### PASSAGE TO READ
----------------------------------------

Your dog ate your homework. They frame it all in a way that the judge won't be totally able to ignore, though because they are saying, unless they have more time, the judge won't understand the issues properly.

This is just my impression of the document. Here it is in full so you can form your own:

Plaintiff's Substitute Motion for Enlargement of Time to Respond to Defendant IBM's Motion to Compel Discovery

October 20, 2003

Plaintiff/Counterclaim Defendant, The SCO Group, Inc. ("SCO"), through its undersigned counsel, pursuant to Rule 6(b) of the Federal Rules of Civil Procedure and applicable Local Rules, respectfully submits this Substitute Motion for Enlargement of Time to Respond to IBM's Motion to Compel Discovery. [1]

The issue underlying IBM's Motion to Compel is not really a dispute about one party's intransigence in turning over documents in its possession. Such motions are relatively straightforward. Rather, as SCO will amplify in its response, IBM has framed the facts underlying the motion in such a tendentious way that it leaves SCO little choice but to address numerous contentions outside the proper scope of a discovery matter.

Specifically, IBM's Motion to Compel attempts to reframe the entire subject matter of SCO's dispute with IBM as the misuse of trade secrets. [2] Yet, SCO's amended complaint has six counts. The first three constitute the core of the complaint, and are for breach of the licensing agreements to which SCO is a successor in interest. The remaining counts -- including Count VI for misappropriation of trade secrets under Utah Code Ann. § 13-24-1 et seq. -- flow from this transgression and are ancillary to the breach of the agreements. Thus, contrary to IBM's mischaracterization, trade secret misappropriation in this case involves merely one count that recasts one aspect of the injuries caused by IBM's breach. These injuries would exist even in the absence of any trade secret misappropriation.

----------------------------------------

### INFORMATION PROVIDED
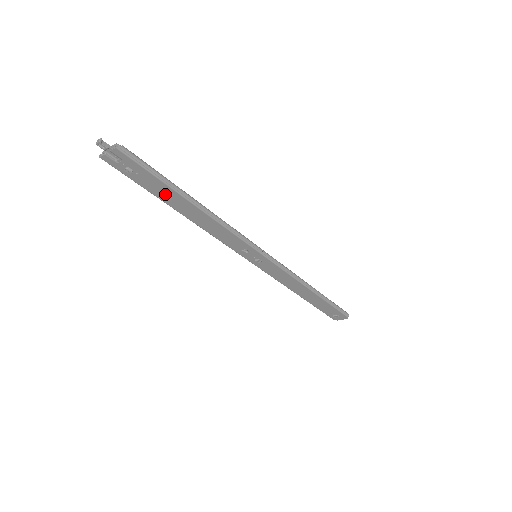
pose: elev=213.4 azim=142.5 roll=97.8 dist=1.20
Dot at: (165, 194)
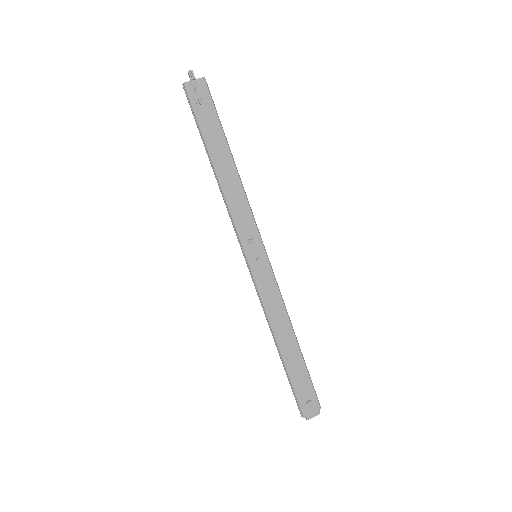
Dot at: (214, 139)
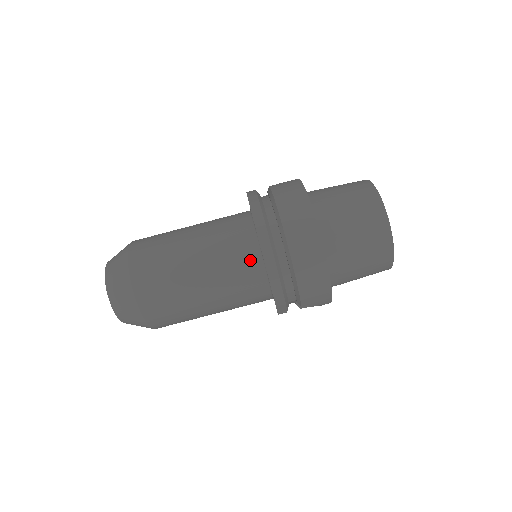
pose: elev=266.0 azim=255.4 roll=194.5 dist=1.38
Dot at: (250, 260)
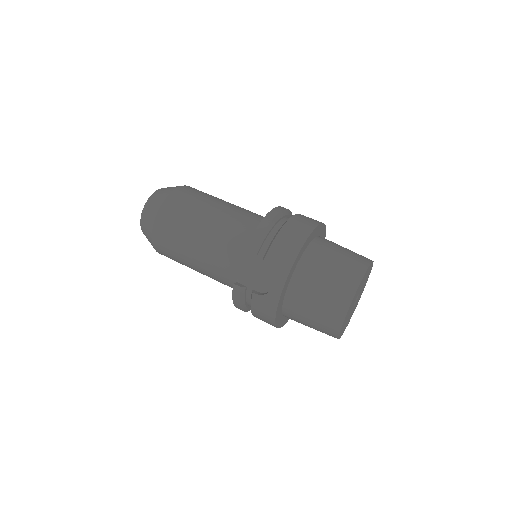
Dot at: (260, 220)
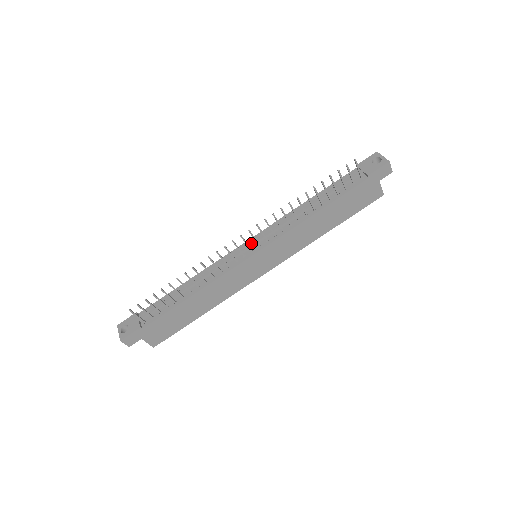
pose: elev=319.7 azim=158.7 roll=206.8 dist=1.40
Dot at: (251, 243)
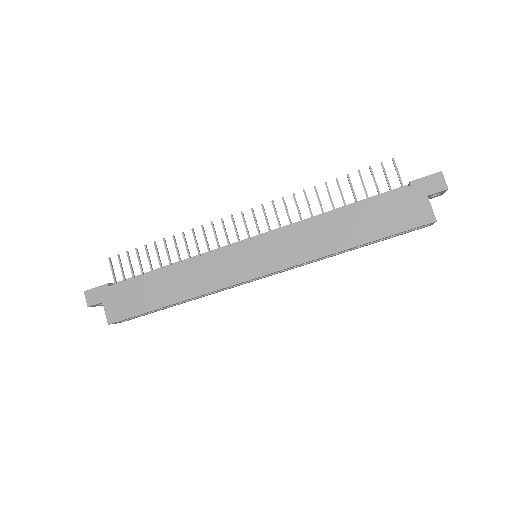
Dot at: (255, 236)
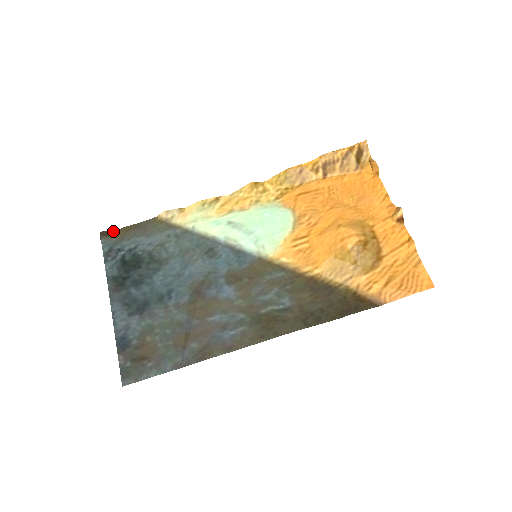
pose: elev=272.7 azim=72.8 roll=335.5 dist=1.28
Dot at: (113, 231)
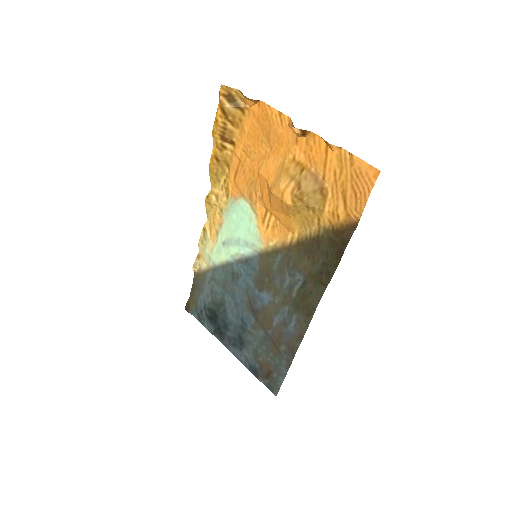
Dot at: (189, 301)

----------------------------------------

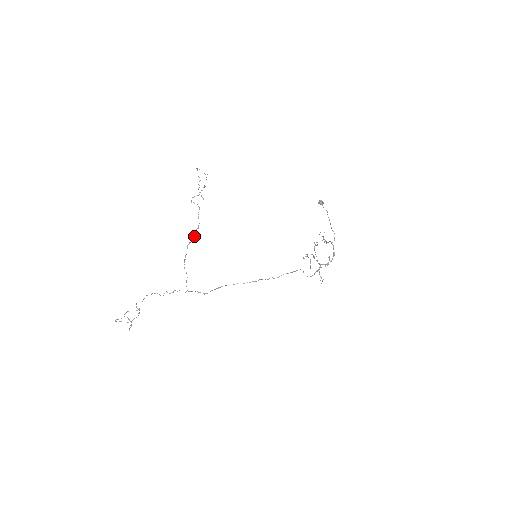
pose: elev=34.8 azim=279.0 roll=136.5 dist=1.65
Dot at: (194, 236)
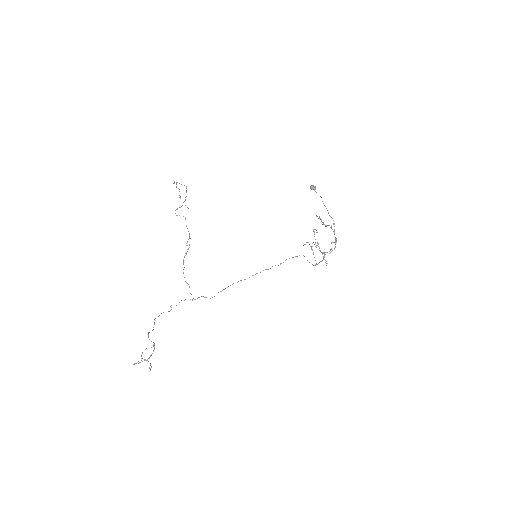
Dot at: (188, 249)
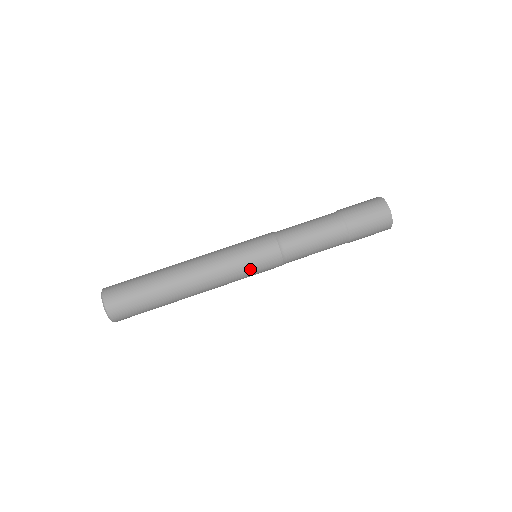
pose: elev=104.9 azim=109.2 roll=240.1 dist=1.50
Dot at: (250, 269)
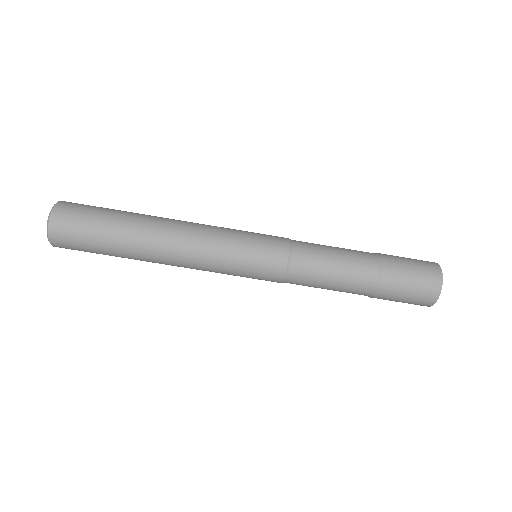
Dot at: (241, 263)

----------------------------------------

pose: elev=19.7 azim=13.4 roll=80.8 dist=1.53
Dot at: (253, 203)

----------------------------------------

### WHAT YOU NEED TO DO
1) According to the excerpt on the SCO motion, how many counts does SCO's amended complaint have?
2) Continue the excerpt on the SCO motion from its last sentence.
The entries have nothing to do with what you are asked to do here.

### TASK-BY-TASK ANSWERS
1) Six.

2)
IBM's frustrations, expressed in its Motion to Compel, seem to flow from its unwillingness to admit that SCO's claims about trade secret misappropriation extend beyond merely lines of source code and computer files to methods, that is, to ways of doing things. Thus, contrary to IBM's assertion that "the only dispute here is whether SCO can meet its obligation to provide meaningful responses to the interrogatories through a general reference to the documents it has or will produce," IBM Memorandum 10, the dispute appears to be of a completely different magnitude. To properly apprise this Court of these facts and the applicable case law, SCO respectfully requests an extension of time to October 24, 2003 to respond to IBM's Motion to Compel Discovery.

No prejudice will come to IBM by the granting of this Motion; nevertheless, IBM has opposed it.

Respectfully submitted,

DATED this 20th day of October, 2003.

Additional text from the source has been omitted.